But I'm also my body
Last week, I wrote about how I am my mind. I wrote about how I value my thoughts, feelings, ideas -- the head in a jar parts of me -- more highly than I value the rest of me. But I wrote that newsletter primarily as a preamble to this one.
Because I wanted to write about how, recently, the times that I've felt best are actually times when I've been in my body. Now, obviously, I'm always in my body, but I mean times when I've felt connected to and grounded in my physical self. Times when I am decidedly not (just) my mind -- when my thoughts, feelings, ideas aren't the most meaningful thing about me -- and, instead, I'm really present physically.
A lot of these experiences happened in Grunewald, the forest in southwestern Berlin where I rode my bike regularly for the first half of the year. (When we moved apartments in July, we moved farther away from the forest and I haven't found a new place to ride my bike yet.) I ride a single-speed bike and sometimes there's only room for the physicality of it -- all I can do is stand up from my seat and keep pumping my legs until I make it up a hill.
In addition to biking, I also went swimming in Grunewald, with E, on the summer solstice. It was such a lovely experience that I wrote a blog post about it and about what swimming means to me.
Swimming is actually what inspired me to write this issue of the newsletter about being present in my body. Because when I was in Rhode Island with my mom, I got to go swimming in the Atlantic Ocean three times, and it felt incredible. The best time was at East Matunuck State Beach, 45-minutes away from where my mom lives now, but just a 10-minute drive from where I grew up.

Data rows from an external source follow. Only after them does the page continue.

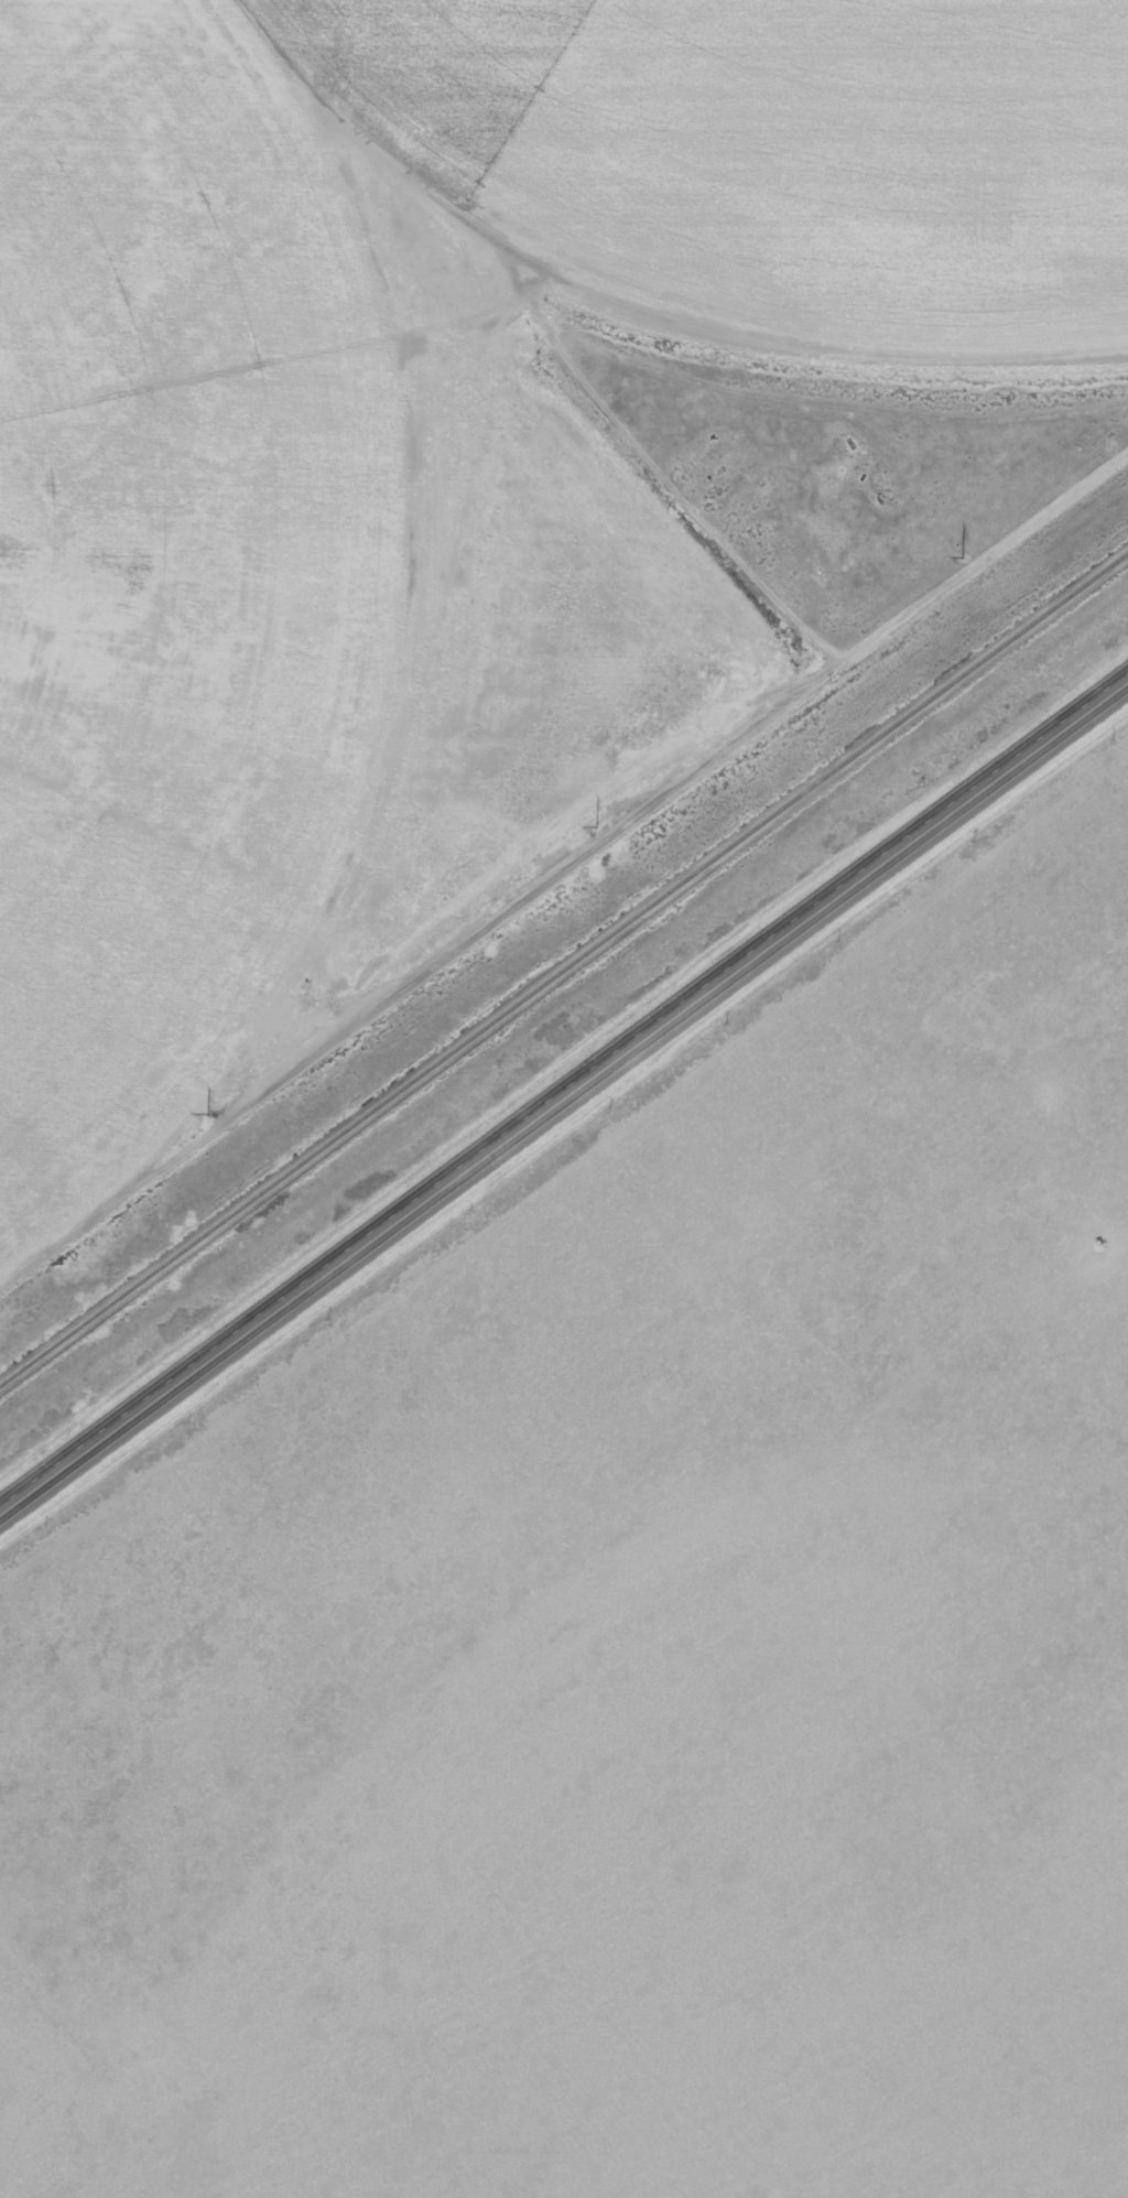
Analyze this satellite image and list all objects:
power tower: (961, 558)
power tower: (595, 826)
railway: (564, 972)
road: (564, 1094)
power tower: (208, 1112)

It was two days after I missed my flight home to Berlin and so it felt like swimming on borrowed time. I hadn't expected to get another beach day and so I was determined to make the most of it. The air temperature was in the high seventies, but there was a strong wind on the beach, which meant it was too cold for my mom to get in the water. A couple of minutes after we arrived, a bank of clouds hid the sun and I thought it might be too cold for me as well. But there was a strip of sunlight breaking through the clouds in the distance and it was drifting our way so I sat on my beach chair with goosebumps on my arms and legs and waited.
When that strip of sunlight arrived, I raced into the water, thinking I would just hop in and back out, just to say I'd gone swimming again, two days after the start of autumn. But the Atlantic Ocean is perfect in September, at least in Rhode Island. The water has had all summer to warm and so once you're in it, it's easy to stay there.
The surf was high that day and I spent a while diving through the waves, waiting until the last possible second and escaping into them before they crashed on me. Sometimes I dove deep and passed through the still water underneath the tumult, other times I felt the churning water lapping at my toes. When I was tired of playing in the waves, I headed back to shore and wrapped myself in a towel. Despite the wind, I didn't feel cold -- moving my body had warmed me from the inside out. My mom took a walk while I sat with our bags and enjoyed the feel of the sun on my face, just for a couple of minutes, until the cloud cover returned. I had timed my swim perfectly and it felt so good. I felt so good.
Calm and content. Pleased with my body and with the moment I was living in it.